Your article did not energize me as a business person or a consumer to feel the responsibility to shop local this holiday season. It was boring and focused on businesses that are not top of mind this holiday season. Toys, gifts, stocking stuffers kitchen wares, clothing, restaurants are all destination spots this season and you gave nothing to the reader to help them make educated decisions on where to spend their money. There are over 150 women owned local businesses that have been shouting SHOP LOCAL for years and years. Any number of them would have been happy to give you more exciting and helpful information.
Look to American Express and what they are doing for Small Business Saturdays. amazing.
If you truly want to do something purposeful with your writing you must provide the reader with resources and action items and a reason to shop and eat local.
It was a fabulous opportunity to showcase what a localvore community we have and you missed the mark completely.
Please reach out to the men and women of your community who have a "dog in the fight" and ask questions and write articles that support our wonderful community and give your readers something to grab on to emotionally as well as physically.
Thanks for your hard work and sorry for the candor but you got me fired up!
We’re not here to convince people to shop local. We’re just writing about a group of people who think it’s important.
The amount of money that stays in the community isn’t clear-cut. A flier the Metro Independent Business Alliance handed out yesterday urged people not to use the standard comparison of how much money stays in the community -- 68 cents out of $1 if you shop locally versus 43 cents if you shop at national chain stores – because it’s not accurate.
To quote the filer “misleading information about the local premium has `gone viral,’ potentially undermining the credibility of all buy local campaigns and pro-indie organizations.”
I wish we had included the shop local website, www.buylocalmn.com.
Fascinating that you don't see the need to support your local economy. "Convince"? How about present the facts and let the readers decide? It's not like I am asking you to endorse a political candidate!
Also interesting that as a reporter you did not contact any other source about the benefits of shopping local, but rather took Metro IBA's word for the misleading facts on taxes.
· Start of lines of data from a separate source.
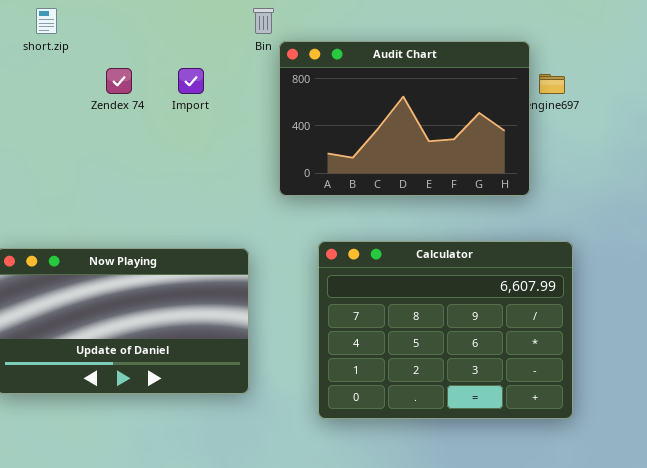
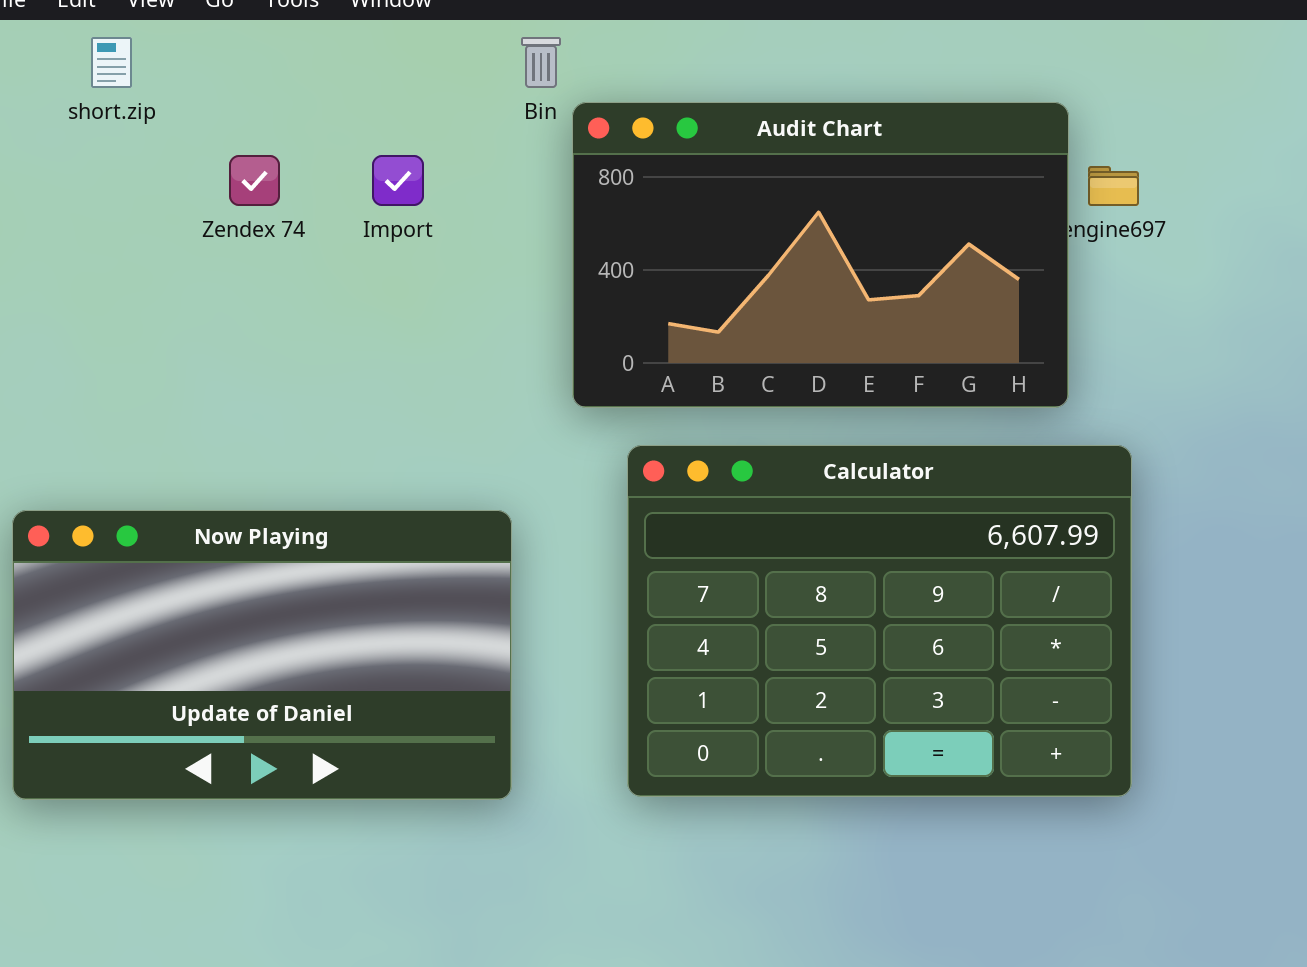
Calculator: [318,241,573,419] -> [627,445,1132,797], moved

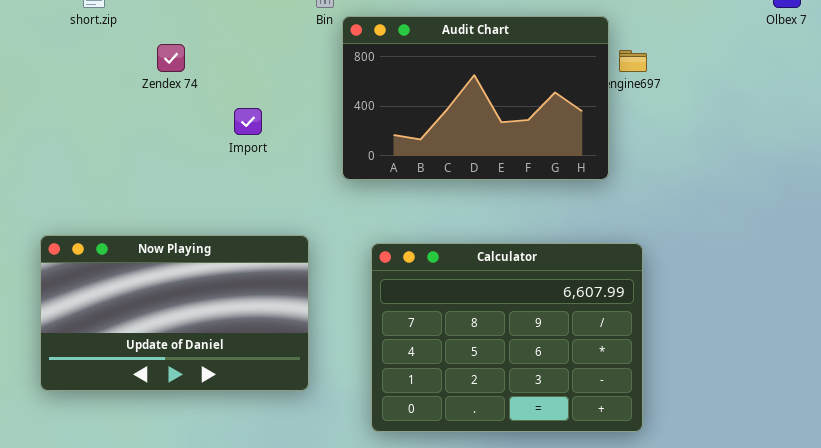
Import: [372,155,424,206] -> [234,108,262,135], moved
Calculator: [627,445,1132,797] -> [371,243,643,432], moved

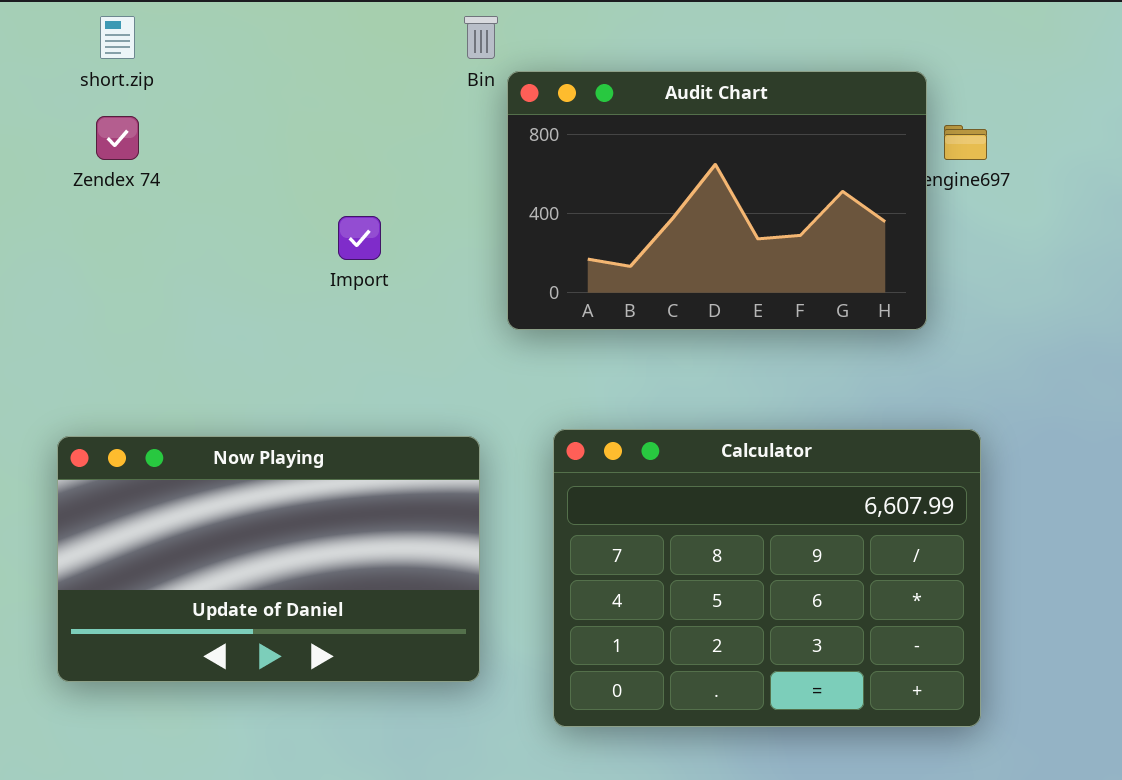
Zendex 74: [157,44,185,72] -> [96,116,139,160], moved
Now Playing: [40,235,309,391] -> [57,436,480,682], moved

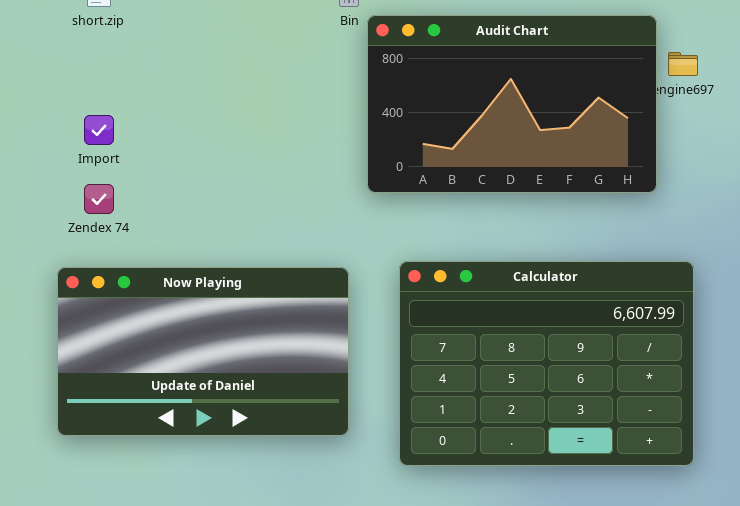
Zendex 74: [96,116,139,160] -> [84,184,114,214], moved
Import: [338,216,381,260] -> [84,115,114,145], moved

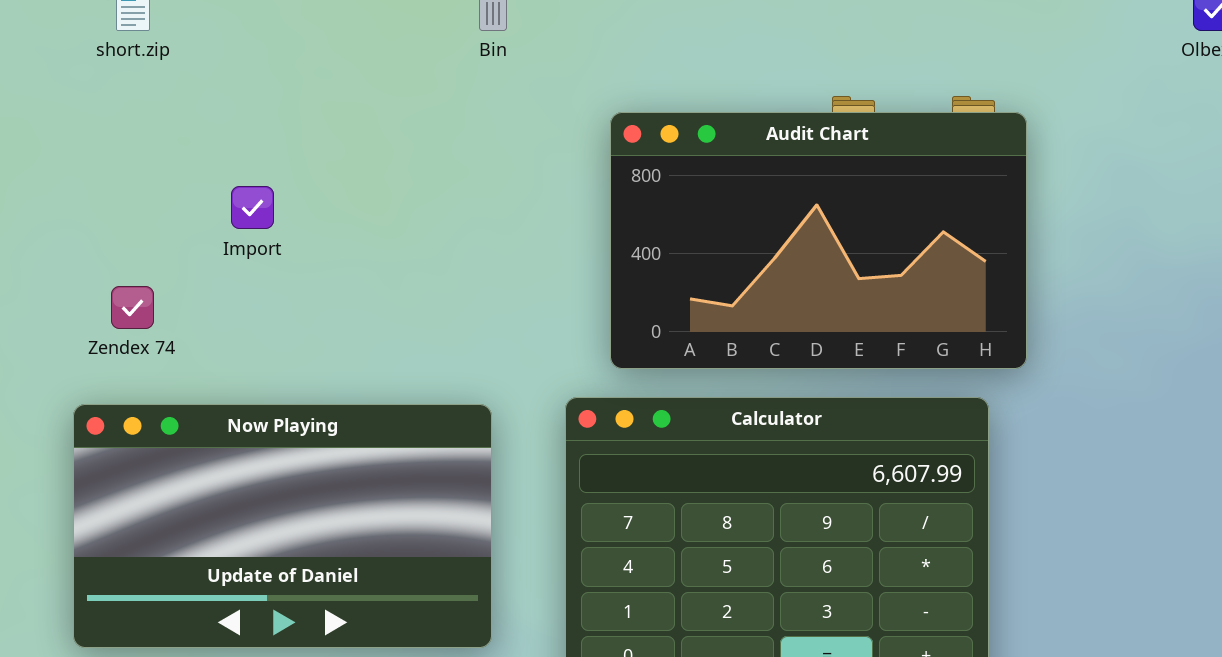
Audit Chart: [367,15,657,193] -> [610,112,1027,369], moved
Import: [84,115,114,145] -> [231,186,274,229], moved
If the Star Tribune is not here to educate consumers and readers about what is best for their local community- who is supposed to report on it then?
It's a fact that supporting independent businesses helps the local economy stay more viable while keeping our communities vibrant and unique. By keeping the commerce within our neighborhoods and cities we also support all the entrepreneurs and their families who spend money within their own community, rather than send it out of state to some corporate executive with no vested interest.
It's unfortunate you didn't write an article with a bigger and better purpose during this tough economy when so many little businesses are suffering.
You really missed an opportunity to do some good.
I love it when passion cannot be contained. Sing it, Sister!